***** Given passage *****

Series creator Mick Garris has always maintained Masters of Horror [MOH] was designed to be a venue for international directors to explore short-form horror with no restrictions besides practical costs and scheduling. Enfant terrible Takashi Miike's lone episode, Imprint, showed the level of conviction Garris has in letting idiosyncratic directors ‘do their thing' in spite of pushing the boundaries of the show's home network, Showtime.
On the one hand, it's a highly supportive environment any filmmaker would relish, particularly in TV, but the downside is letting idiosyncrasies bloom to the point where the final result is a meandering narrative – a problem that's rightly applicable to this feature-length edit of Norio Tsuruta's Dream Cruise, based on a story by Kôji Suzuki (author of the water-logged Ringu series and Dark Water / Honogurai mizu no soko kara).
As Garris explains on the DVD commentary track, like Imprint, Dream Cruise was a co-production with Japan's Kadokawa, a move that simultaneously kept costs low while giving local crews total freedom in crafting a complete episode. Part of the deal was letting director Norio Tsuruta (Yogen / Premonition) craft a feature length version for the Japanese market, while a 58 min. edit was aired on Showtime (a version currently unavailable on home video).

***** Entries provided *****

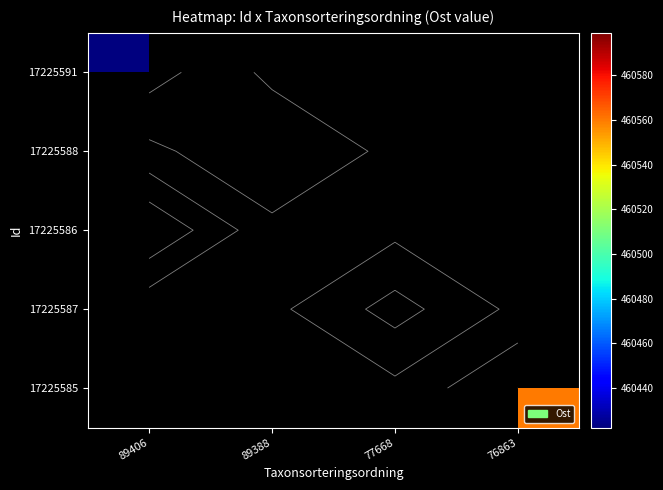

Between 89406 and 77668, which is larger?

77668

*****
***** Entries provided *****

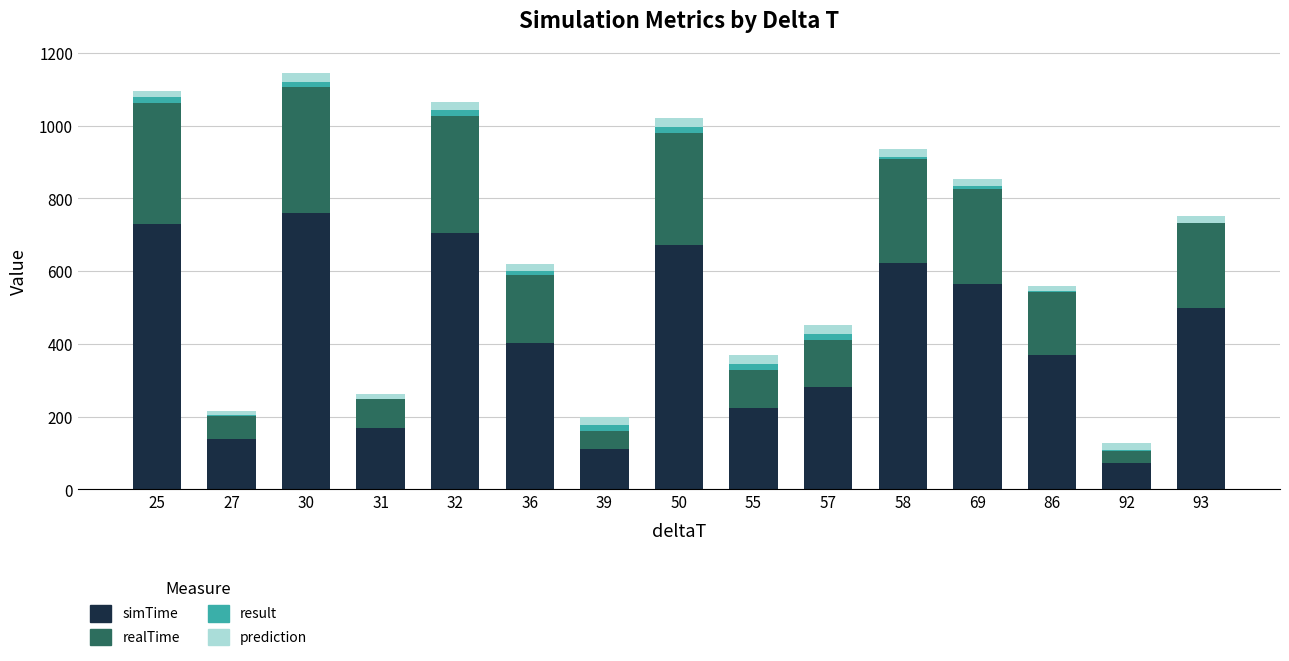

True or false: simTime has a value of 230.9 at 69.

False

*****

- **Tasks and exercises**
• 1. In the Dream Cruise review, how long was the edit of Dream Cruise that aired on Showtime?
• 2. List every person the Dream Cruise review mentions by name.
• 3. Carry the Dream Cruise review further, starting after its final sentence.

- **Your written answers**
• 1. 58 minutes.

• 2. Mick Garris, Takashi Miike, Norio Tsuruta, Kôji Suzuki

• 3.
The longer version is a bonus for Tsuruta's fans, but it's also a real mixed bag, filled with bogus shocks and unbearably slow scenes clearly designed to pad the episode to feature length. While Tsuruta maintains it's his part of his personal style, from the making-of featurette, one feels there's a bit of defensive spin involved, because the director expresses his awareness that his pacing has been branded by some as outmoded; Dream Cruise has its potent shock sequences, but they're nestled between a lot of pretentious nonsense.
The commentary track, though, is a wonderful examination of the final product, with creator Mick Garris, actor Daniel Gillies (Spider-Man 2, Captivity), and moderator Perry Martin – all of whom had never seen the long edit before. It's an excellent example of how objectivity can be muddied by the good vibes of a unique filmmaking experience; no one sees the flaws within Dream Cruise, but as a discussion on shooting in Japan, the track provides an illuminating examination of western filmmakers and actors plunged into a fascinating culture. It's a great companion piece to the making-of featurette (itself filled with many behind-the-scenes vignettes and interviews), and helps contextualize some of Tsuruta's creative decisions, particularly the pacing of each actor's delivery.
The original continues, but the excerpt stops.